▸ Task goal:
Repeat each record exactly. Any picture gets left out.
++++ Dataset content
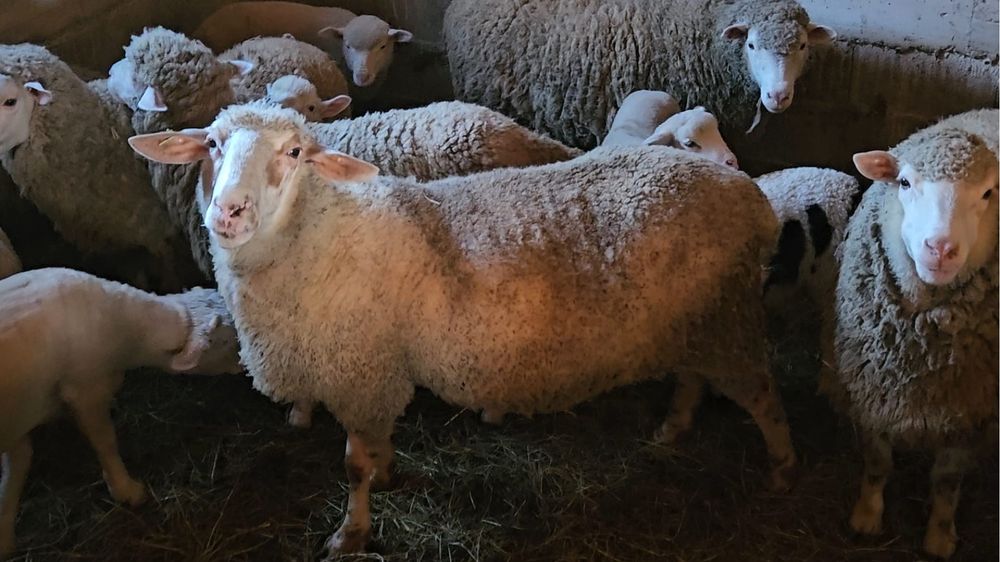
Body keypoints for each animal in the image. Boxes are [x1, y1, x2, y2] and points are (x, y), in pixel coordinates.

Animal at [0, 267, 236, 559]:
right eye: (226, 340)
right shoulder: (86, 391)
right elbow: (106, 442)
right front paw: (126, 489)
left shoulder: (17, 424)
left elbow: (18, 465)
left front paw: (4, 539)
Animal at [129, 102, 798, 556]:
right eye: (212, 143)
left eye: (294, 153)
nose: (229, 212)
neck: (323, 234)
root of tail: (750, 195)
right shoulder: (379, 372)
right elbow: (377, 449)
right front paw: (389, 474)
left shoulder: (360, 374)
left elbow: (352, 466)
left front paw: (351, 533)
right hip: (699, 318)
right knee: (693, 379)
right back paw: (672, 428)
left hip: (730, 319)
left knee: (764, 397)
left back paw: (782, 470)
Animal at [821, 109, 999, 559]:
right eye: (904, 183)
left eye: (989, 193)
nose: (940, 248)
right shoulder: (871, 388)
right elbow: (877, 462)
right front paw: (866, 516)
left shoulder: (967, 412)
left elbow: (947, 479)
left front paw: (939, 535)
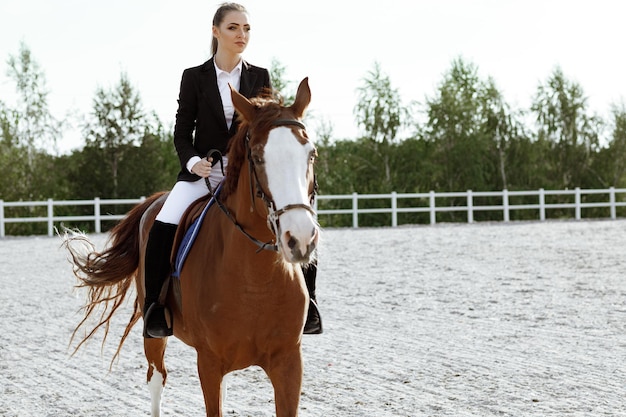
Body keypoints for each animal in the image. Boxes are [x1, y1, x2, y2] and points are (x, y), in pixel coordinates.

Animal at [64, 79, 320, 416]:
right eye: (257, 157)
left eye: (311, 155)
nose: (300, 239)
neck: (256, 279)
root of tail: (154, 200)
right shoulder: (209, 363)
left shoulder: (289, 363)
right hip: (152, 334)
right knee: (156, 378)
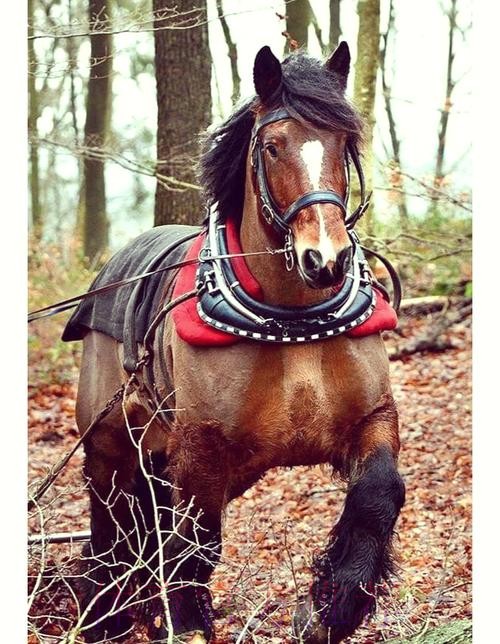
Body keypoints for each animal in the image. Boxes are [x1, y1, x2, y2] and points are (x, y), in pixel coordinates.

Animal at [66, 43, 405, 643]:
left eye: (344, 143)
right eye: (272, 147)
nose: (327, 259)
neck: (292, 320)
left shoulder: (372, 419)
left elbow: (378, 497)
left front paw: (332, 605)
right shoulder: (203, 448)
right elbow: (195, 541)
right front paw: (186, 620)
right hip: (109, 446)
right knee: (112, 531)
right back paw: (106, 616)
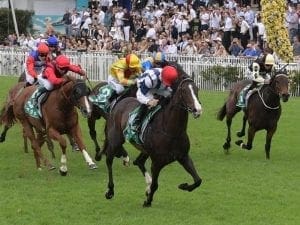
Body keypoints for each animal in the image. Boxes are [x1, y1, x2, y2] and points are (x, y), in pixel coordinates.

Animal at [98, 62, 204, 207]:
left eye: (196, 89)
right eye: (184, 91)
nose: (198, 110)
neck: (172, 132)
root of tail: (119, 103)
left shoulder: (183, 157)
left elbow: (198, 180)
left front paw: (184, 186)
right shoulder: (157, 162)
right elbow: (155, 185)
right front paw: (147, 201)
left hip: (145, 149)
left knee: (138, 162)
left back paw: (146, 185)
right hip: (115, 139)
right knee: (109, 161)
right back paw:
++++++++
▸ Expected answer:
Body keypoints for each animal in the image. Boxes are [x1, y1, x2, y2] and points are (x, y), in pixel coordinates.

Animal at [0, 267, 236, 559]:
right eye: (226, 340)
right shoulder: (86, 391)
right elbow: (106, 442)
right front paw: (126, 489)
left shoulder: (17, 424)
left elbow: (18, 465)
left front paw: (4, 539)
Animal at [129, 102, 798, 556]:
right eye: (212, 143)
left eye: (294, 153)
nose: (229, 212)
neck: (323, 234)
root of tail: (750, 195)
right shoulder: (379, 372)
right elbow: (377, 449)
right front paw: (389, 474)
left shoulder: (360, 374)
left elbow: (352, 466)
left front paw: (351, 533)
right hip: (699, 318)
right knee: (693, 379)
right back paw: (672, 428)
left hip: (730, 319)
left knee: (764, 397)
left back paw: (782, 470)
Animal at [821, 109, 999, 559]:
right eye: (904, 183)
left eye: (989, 193)
nose: (940, 248)
right shoulder: (871, 388)
right elbow: (877, 462)
right front paw: (866, 516)
left shoulder: (967, 412)
left elbow: (947, 479)
left front paw: (939, 535)
Body keypoints for each animal in the image. Boxes are [x1, y1, x2, y2] and points are (x, y), in pixel coordinates.

Animal at [64, 79, 320, 416]:
right eye: (257, 157)
left eye: (311, 155)
nose: (300, 239)
neck: (256, 279)
root of tail: (154, 200)
right shoulder: (209, 363)
left shoulder: (289, 363)
right hip: (152, 334)
right knee: (156, 378)
Body keypoints for each animal in the image. Boxes are [x1, y1, x2, y2] and points are (x, y), in pixel coordinates.

Animal at [66, 43, 405, 643]:
left eye: (344, 143)
right eye: (272, 147)
nose: (327, 259)
neck: (292, 320)
left shoulder: (372, 419)
left elbow: (378, 497)
left front paw: (332, 605)
right shoulder: (203, 448)
right elbow: (195, 541)
right front paw: (186, 620)
right hip: (109, 446)
right knee: (112, 531)
right back paw: (106, 616)
Body keypoints for each animal in the image. Boxes are [x1, y1, x2, y2] and points are (x, y), in pixel coordinates.

Animal at [98, 62, 204, 207]:
left eye: (196, 89)
right eye: (184, 91)
nose: (198, 110)
neck: (172, 132)
root of tail: (119, 103)
left shoulder: (183, 157)
left elbow: (198, 180)
left front paw: (184, 186)
right shoulder: (157, 162)
right elbow: (155, 185)
right front paw: (147, 201)
left hip: (145, 149)
left knee: (138, 162)
left back paw: (146, 185)
right hip: (115, 139)
right knee: (109, 161)
right back paw:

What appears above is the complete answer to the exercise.